_Reading passage:_

The military also uses civilians as human shields, a
practice widespread in the country for decades but raising alarms with
increasing mine incidents. AP’s analysis found the military, known as the
Tatmadaw, forced people to walk ahead of troops to detonate potential landmines
in their path, protecting their own troops.
The Myanmar
military, which has acknowledged mine use in the past, didn’t respond to a list
of questions AP sent to their official spokesperson’s email. When the fighting
moves on, landmines don’t. Mines left behind can indiscriminately maim or kill
those who happen upon them, years later.
It raises the
specter of casualties for years to come. In countries including Egypt and
Cambodia, people continue to die from millions of mines left behind long after
conflicts has ended. “Leaving an activated mine like this is the same as
releasing a monster,” said a 26-year-old military defector who worked as a
combat engineer platoon commander in Myanmar.
Like most who
were interviewed by AP, the defector spoke on condition of anonymity to protect
himself and his family from military retaliation.
Landmines and
unexploded ordnance have been a persistent issue in Myanmar for more than four
decades. The problem has grown exponentially since the military takeover, with
heavier use of landmines in more parts of the country, said Kim Warren, a U.N.
landmine specialist.
In 2022, 390
people were victims of landmines and unexploded ordnance in Myanmar, more than
a 37% increase from 2021, according to figures compiled by UNICEF. Overall, 102
people were killed and 288 were wounded, with children making up some 34% of
the victims, compared with 26% in 2021.
Still, Warren
said, incidents are underreported. Yeshua Moser-Puangsuwan, Landmine Monitor’s
Myanmar expert, said his group counts only casualties it can confirm with
confidence: “We’ve always been undercounting.”
Experts concede
the total number of casualties may seem small, with Myanmar’s population of
about 56 million, but say the rapid increase is distressing nonetheless.
Experts are particularly concerned about children victims. Many are unaware of
how lethal landmines and unexploded munitions are; some pick them up and play
with them.

_Work task 1:_ Rewrite the records as a numbered list, starting at the line that contains "Tell me which of the man" and ending at the line that contains "Answer: approximately 315°", and omit the blank lines.

_Data provided:_
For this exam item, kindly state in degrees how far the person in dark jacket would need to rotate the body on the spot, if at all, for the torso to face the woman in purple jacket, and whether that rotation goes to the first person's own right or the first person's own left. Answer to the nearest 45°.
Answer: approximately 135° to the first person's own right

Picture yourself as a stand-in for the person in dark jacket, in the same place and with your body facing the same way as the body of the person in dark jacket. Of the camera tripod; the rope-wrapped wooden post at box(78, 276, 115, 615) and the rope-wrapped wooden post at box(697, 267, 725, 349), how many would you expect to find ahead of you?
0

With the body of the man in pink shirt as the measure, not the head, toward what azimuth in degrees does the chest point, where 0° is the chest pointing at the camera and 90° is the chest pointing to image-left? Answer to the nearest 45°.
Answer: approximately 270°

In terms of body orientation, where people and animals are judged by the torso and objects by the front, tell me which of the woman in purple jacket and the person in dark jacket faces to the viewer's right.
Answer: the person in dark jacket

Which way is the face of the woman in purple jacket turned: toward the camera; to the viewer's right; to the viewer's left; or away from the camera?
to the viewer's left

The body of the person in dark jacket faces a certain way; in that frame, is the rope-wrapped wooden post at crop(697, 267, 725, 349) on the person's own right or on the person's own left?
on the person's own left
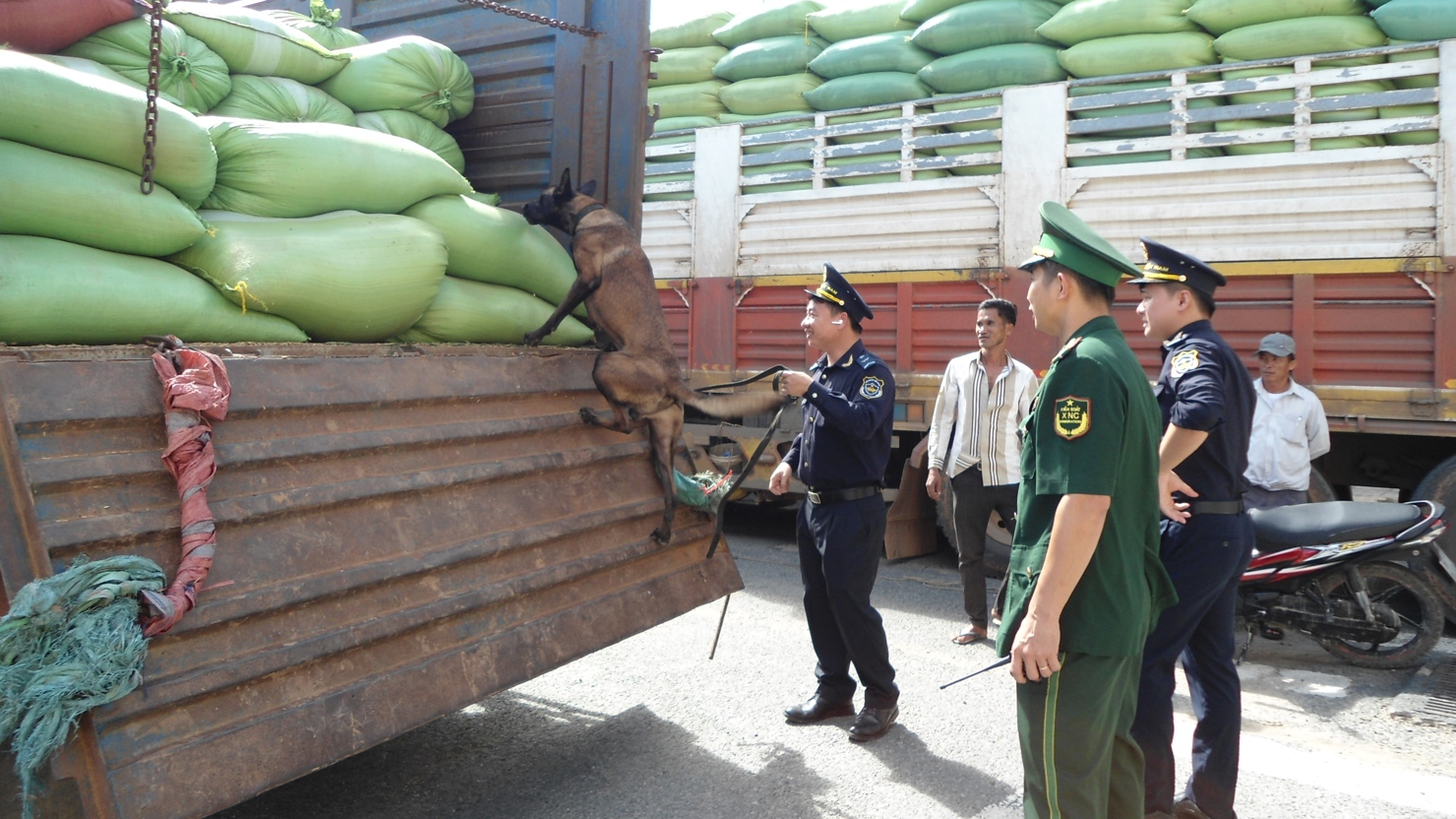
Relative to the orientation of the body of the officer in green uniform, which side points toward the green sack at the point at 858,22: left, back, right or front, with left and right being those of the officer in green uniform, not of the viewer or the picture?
right

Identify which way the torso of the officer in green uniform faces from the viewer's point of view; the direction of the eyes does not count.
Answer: to the viewer's left

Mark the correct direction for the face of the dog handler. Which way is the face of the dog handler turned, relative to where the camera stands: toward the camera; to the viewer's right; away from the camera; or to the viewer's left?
to the viewer's left

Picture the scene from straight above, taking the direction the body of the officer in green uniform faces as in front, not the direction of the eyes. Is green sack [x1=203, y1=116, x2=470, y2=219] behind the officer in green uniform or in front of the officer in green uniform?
in front

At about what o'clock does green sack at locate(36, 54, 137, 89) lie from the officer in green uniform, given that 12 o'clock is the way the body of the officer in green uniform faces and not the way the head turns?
The green sack is roughly at 12 o'clock from the officer in green uniform.

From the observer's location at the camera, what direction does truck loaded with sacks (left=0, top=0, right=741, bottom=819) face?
facing away from the viewer and to the left of the viewer

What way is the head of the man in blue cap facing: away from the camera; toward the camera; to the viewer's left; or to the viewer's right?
to the viewer's left

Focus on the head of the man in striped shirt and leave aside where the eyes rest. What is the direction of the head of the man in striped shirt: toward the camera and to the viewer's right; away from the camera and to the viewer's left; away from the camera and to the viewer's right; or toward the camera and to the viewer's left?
toward the camera and to the viewer's left

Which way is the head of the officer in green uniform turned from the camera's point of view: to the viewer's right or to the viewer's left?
to the viewer's left

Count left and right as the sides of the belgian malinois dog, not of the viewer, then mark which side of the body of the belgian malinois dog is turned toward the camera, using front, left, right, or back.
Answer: left

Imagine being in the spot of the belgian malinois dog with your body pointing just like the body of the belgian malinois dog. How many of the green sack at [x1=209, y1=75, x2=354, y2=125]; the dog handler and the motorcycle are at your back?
2
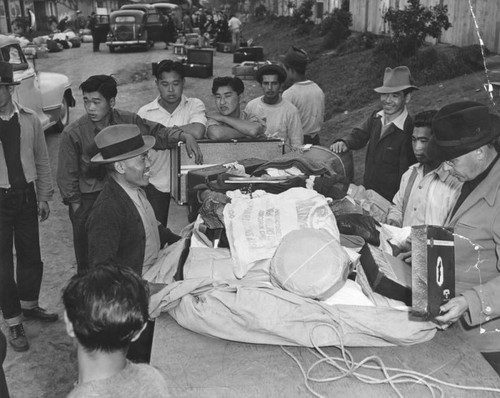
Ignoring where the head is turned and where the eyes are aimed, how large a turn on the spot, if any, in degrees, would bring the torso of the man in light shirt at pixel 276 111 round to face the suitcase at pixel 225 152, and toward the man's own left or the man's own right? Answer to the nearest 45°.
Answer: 0° — they already face it

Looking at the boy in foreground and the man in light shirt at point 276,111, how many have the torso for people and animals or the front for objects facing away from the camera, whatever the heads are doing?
1

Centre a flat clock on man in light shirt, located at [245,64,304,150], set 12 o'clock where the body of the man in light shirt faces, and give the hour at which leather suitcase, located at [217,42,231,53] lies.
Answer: The leather suitcase is roughly at 6 o'clock from the man in light shirt.

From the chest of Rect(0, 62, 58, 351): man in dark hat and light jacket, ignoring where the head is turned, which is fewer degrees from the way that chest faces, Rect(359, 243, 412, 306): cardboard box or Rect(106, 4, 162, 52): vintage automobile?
the cardboard box

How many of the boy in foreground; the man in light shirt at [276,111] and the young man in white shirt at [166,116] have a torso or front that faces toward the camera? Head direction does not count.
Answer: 2

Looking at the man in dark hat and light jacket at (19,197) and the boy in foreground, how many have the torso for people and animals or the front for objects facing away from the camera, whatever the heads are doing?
1

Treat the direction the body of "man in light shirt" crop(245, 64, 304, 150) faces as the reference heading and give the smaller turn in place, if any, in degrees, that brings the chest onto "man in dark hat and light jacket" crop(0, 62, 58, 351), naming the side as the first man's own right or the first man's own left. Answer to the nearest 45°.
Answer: approximately 45° to the first man's own right

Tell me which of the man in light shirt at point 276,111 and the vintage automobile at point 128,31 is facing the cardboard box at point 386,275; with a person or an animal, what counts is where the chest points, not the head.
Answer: the man in light shirt

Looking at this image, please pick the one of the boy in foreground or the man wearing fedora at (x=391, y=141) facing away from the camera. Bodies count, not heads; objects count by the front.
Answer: the boy in foreground

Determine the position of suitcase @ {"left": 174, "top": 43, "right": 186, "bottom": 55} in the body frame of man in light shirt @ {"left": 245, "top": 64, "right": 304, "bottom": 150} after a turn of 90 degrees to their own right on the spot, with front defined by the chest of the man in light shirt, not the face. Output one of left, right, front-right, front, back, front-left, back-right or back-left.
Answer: right

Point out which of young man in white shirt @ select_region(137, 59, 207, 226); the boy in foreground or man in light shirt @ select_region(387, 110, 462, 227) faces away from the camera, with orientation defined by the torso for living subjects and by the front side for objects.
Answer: the boy in foreground

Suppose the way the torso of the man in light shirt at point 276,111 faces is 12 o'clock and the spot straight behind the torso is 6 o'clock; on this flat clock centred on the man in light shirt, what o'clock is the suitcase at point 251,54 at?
The suitcase is roughly at 6 o'clock from the man in light shirt.

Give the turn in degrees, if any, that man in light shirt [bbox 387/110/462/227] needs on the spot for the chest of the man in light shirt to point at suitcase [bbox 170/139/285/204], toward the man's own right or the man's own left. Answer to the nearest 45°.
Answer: approximately 45° to the man's own right

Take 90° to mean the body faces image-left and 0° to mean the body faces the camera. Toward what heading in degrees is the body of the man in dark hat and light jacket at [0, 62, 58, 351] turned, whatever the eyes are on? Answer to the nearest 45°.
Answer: approximately 315°
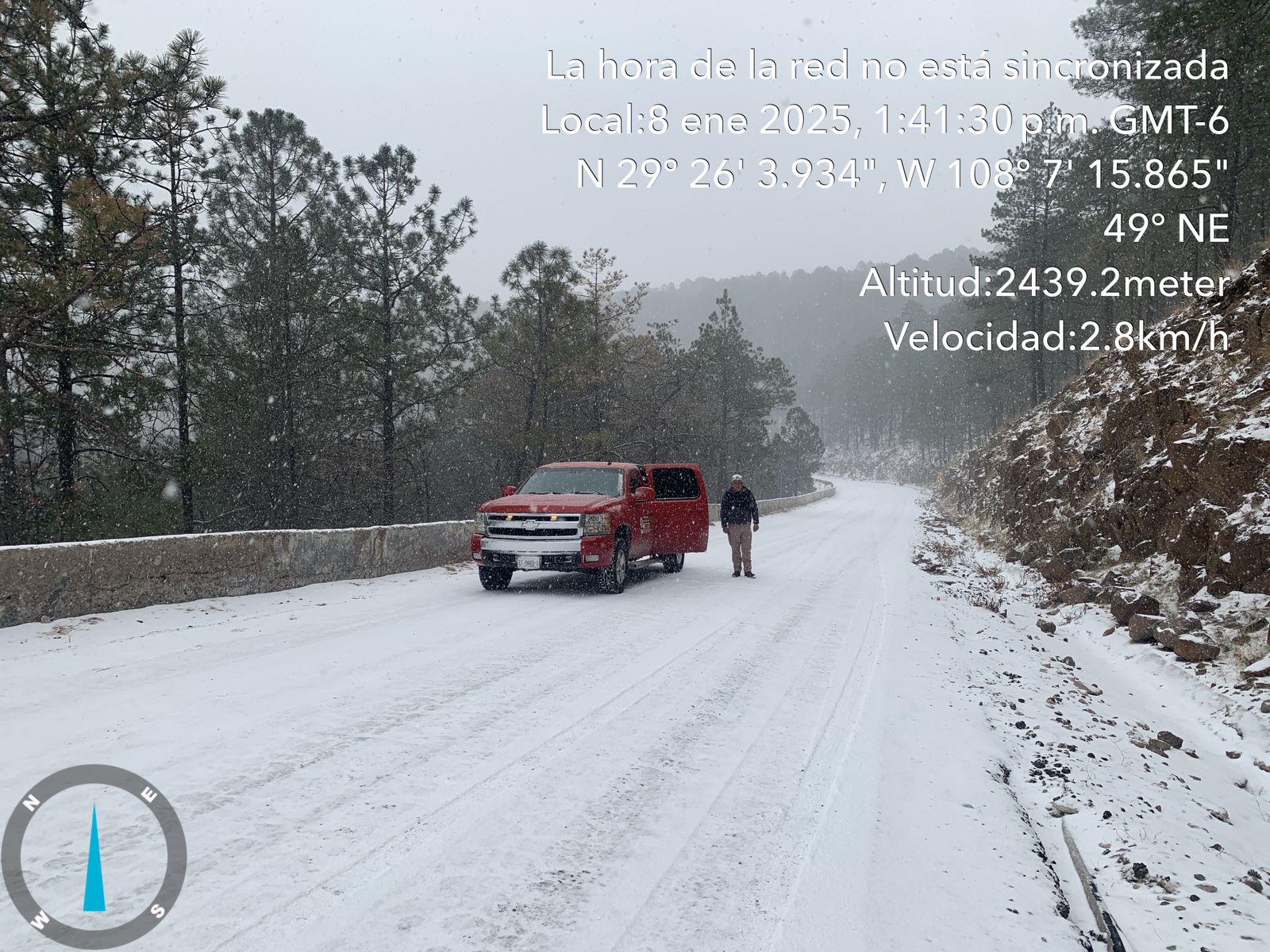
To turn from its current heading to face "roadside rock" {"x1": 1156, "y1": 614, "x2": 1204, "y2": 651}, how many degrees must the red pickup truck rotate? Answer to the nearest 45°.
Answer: approximately 90° to its left

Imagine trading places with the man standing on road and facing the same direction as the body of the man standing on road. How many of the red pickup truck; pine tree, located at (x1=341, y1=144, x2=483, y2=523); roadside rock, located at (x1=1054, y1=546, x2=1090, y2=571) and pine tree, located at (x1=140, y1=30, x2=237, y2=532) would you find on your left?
1

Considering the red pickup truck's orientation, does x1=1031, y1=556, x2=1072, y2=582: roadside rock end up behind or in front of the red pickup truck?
behind

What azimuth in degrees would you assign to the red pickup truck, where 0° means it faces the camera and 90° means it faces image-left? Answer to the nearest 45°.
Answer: approximately 45°

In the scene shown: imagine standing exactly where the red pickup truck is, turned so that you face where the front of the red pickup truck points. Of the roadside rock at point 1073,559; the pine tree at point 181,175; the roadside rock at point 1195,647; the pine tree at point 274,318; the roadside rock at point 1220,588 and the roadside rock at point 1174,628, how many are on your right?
2

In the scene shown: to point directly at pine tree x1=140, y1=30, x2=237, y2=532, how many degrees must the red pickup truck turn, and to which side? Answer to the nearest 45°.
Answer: approximately 90° to its right

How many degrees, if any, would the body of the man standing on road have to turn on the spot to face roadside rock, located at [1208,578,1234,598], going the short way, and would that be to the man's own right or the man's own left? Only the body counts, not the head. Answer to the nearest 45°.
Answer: approximately 45° to the man's own left

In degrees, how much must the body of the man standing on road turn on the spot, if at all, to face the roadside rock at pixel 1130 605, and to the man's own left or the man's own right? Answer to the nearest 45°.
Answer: approximately 45° to the man's own left

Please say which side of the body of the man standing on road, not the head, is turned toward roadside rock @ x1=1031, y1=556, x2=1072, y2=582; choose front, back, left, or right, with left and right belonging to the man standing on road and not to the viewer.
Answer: left

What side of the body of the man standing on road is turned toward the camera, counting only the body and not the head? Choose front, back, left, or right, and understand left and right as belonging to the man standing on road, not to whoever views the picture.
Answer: front

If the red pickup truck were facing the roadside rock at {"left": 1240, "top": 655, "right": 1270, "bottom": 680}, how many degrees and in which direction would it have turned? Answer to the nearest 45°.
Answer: approximately 90° to its left

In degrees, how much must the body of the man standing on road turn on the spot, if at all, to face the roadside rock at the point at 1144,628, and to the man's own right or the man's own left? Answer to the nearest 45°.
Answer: approximately 45° to the man's own left

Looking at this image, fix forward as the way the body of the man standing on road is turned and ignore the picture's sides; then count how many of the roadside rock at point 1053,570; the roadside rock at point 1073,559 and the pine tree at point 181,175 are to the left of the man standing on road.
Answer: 2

_Work task 2:_ Translate this sentence from the passage on landmines in Myanmar into Spanish: "Landmines and unexploded ordnance have been a persistent issue in Myanmar for more than four decades."

_Solution 1:_
1. Tell me which of the man in light shirt at point 276,111 and the vintage automobile at point 128,31 is facing the cardboard box at point 386,275; with a person or an animal, what counts is where the chest points, not the head.
2. Answer: the man in light shirt
3. Looking at this image, please pick the one of the boy in foreground or the man wearing fedora at (x=391, y=141) facing away from the camera. Bodies count, not heads; objects count by the front.
4. Answer: the boy in foreground
5. Determine the position of suitcase @ {"left": 174, "top": 43, "right": 186, "bottom": 55} in the body frame of man in light shirt @ {"left": 245, "top": 64, "right": 304, "bottom": 150} after a turn of 90 degrees to their own right on the spot, with front defined by the chest of the man in light shirt, not the face. Output one of left, right, front-right, front, back, front-left, back-right or back-left.
6. Answer: right
7. Point out which of young man in white shirt @ select_region(137, 59, 207, 226); the boy in foreground or man in light shirt @ select_region(387, 110, 462, 227) faces away from the camera, with orientation defined by the torso for living subjects and by the front side for objects.
8. Answer: the boy in foreground
9. Suppose the way the torso of the man in light shirt at point 276,111 faces is 12 o'clock and the spot straight behind the torso is 6 o'clock; on this flat clock centred on the man in light shirt, what o'clock is the suitcase at point 251,54 at?
10. The suitcase is roughly at 6 o'clock from the man in light shirt.
11. Give the turn in degrees, if any, that man in light shirt [bbox 387/110/462/227] needs on the spot for the chest of the man in light shirt to point at suitcase [bbox 170/139/285/204], toward the man's own right or the man's own left. Answer to the nearest 45°.
12. Answer: approximately 45° to the man's own right
13. Take 90° to mean the body faces image-left and 0° to mean the body faces the camera. Toward what heading in degrees is the body of the man in dark hat and light jacket at [0, 62, 58, 351] turned, whatever the eyes are on? Answer to the nearest 45°.
14. Answer: approximately 315°

_Solution 2:_ Las minas terrestres y los artefactos sin explotar han sido un problema persistente en Myanmar durante más de cuatro décadas.